My photo below is an Arizona landscape just before sunset. It shows just how limiting photographs can be. The actual scene had very chromatic, yet delicate pinks and oranges in the sky and gorgeous warm and cool colors in the foreground brush. There were wonderful neutral grays setting off the colorful shadows. All of which are missing from the photo. On location I make notes about these subtle, yet wonderful colors. A color sketch is the ideal choice for information.

To start this painting, I organized my thoughts by doing a small sketch and then roughed in the shapes and designs. This established the composition that I wanted. I moved the cactus and mountains around a bit to make it a better composition. Don’t be a slave to the photo’s design – crop and re-design however you want.

I began adding in the darks of the trees because they will act as anchors in the painting. Sap Green oil paint and touch of Alizarin Crimson worked nicely for the darks. The lighter side of the tree, which was also part of the dark shape, was Sap Green and Quinacridone Gold.

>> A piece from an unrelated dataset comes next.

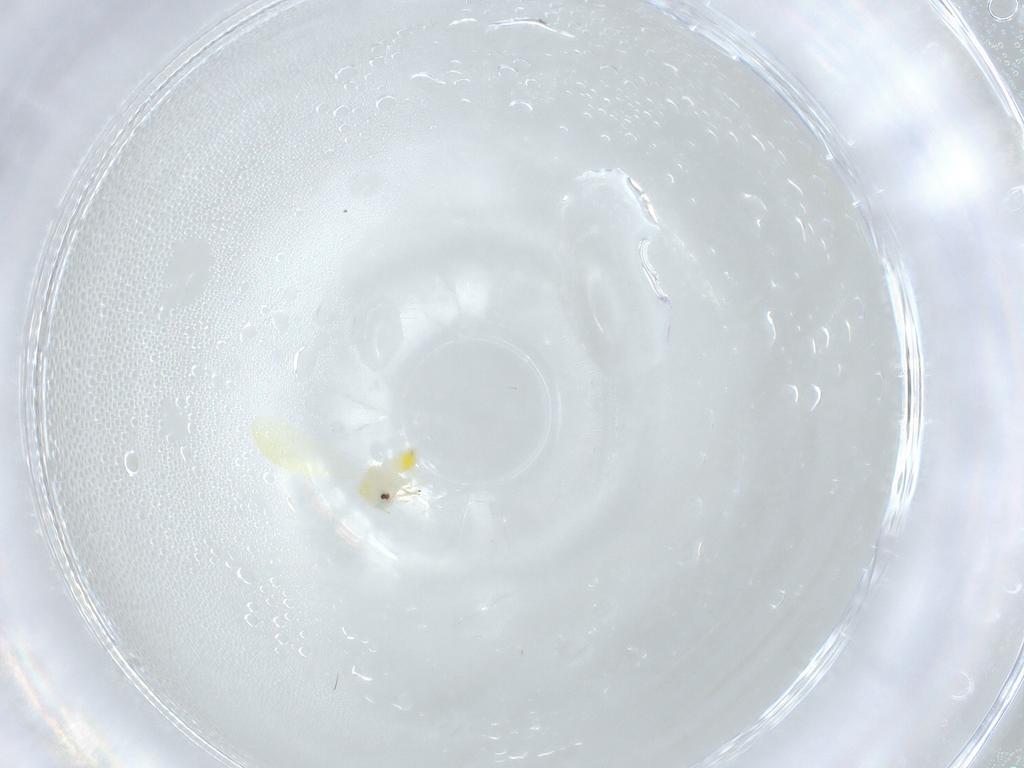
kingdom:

Next came the blocking in of the big dark shapes. Because I paint direct (color next to color), I do not paint the sky behind the tree and then add the tree over the sky. They must be separate shapes with hard and soft edges between.

My palette includes DANIEL SMITH Lemon Yellow, Cadmium Yellow, Pyrrol Scarlet, Alizarin Crimson, Quinacridone Rose, Quinacridone Gold, Quinacridone Burnt Orange, Ultramarine Blue Deep, Viridian and Titanium White. I like to keep my palette limited to ten colors.

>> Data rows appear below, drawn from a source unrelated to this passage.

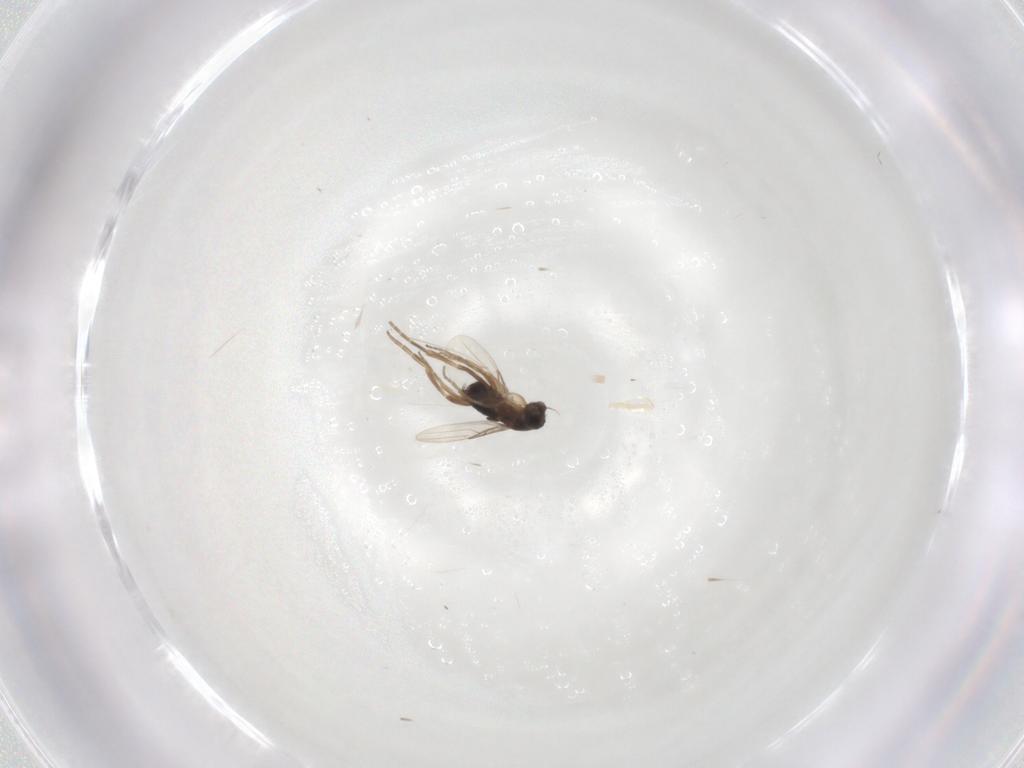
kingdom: Animalia
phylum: Arthropoda
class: Insecta
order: Diptera
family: Phoridae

Blocking in the ground of the foreground needed careful thought about the values. The ground was a very light earth tone, but it was the lightest dark. The earth value needed to stay down on the scale to read correctly. For the distant mountains to recede, there needed to be another value jump – they needed to be more of the sky family than the earth family. The darks of the clouds were another value jump as well. They are still lighter than any value in the earth. Many beginners make the belly of the clouds much too dark.

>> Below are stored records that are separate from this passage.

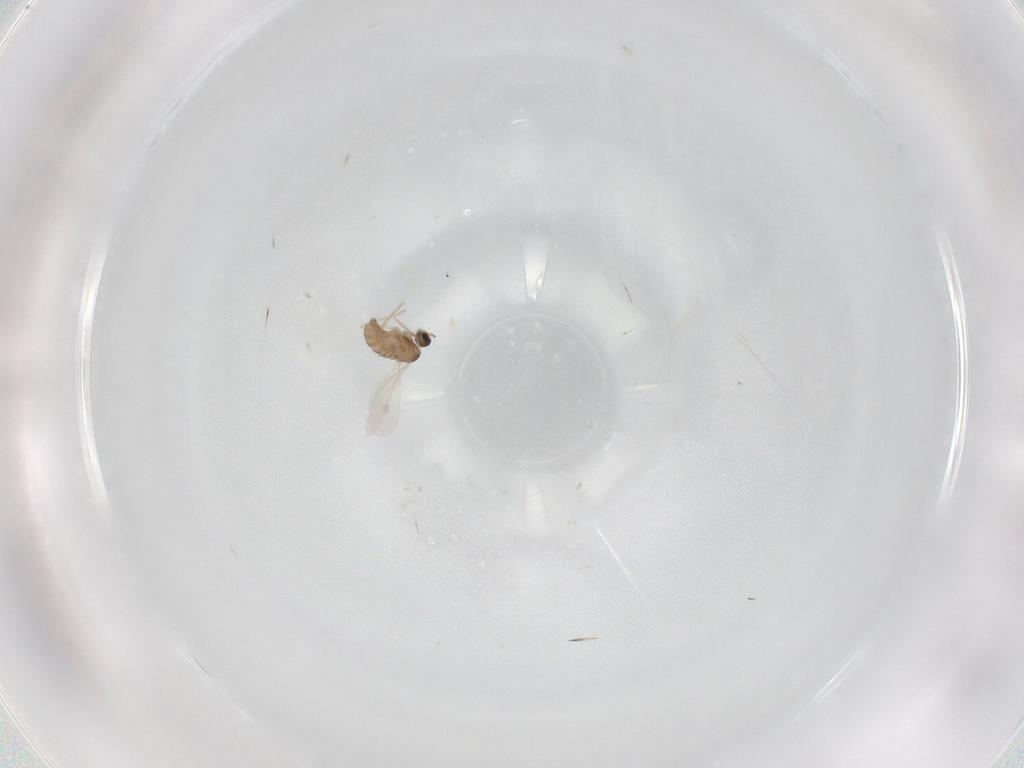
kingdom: Animalia
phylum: Arthropoda
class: Insecta
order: Diptera
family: Cecidomyiidae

Blocking in the painting, I covered the whole canvas before switching to a smaller brush. Only after I was satisfied that the values and color were in the right place, did I put in the detail. This was like putting the icing on the cake.

The painting was meant to convey that wonderful last light of the day. Shadow colors became muted, but they still kept their richness with a value range that lets you tell a cactus from a mesquite. A good exercise to train your eye is to take a photograph at sunset.

Return with the photo at the same time and notice how intense the colors of the real landscape are. Try and mix in your mind the wonderful grays that hold the scene together. Shadows are the building blocks of a painting. Make them rich!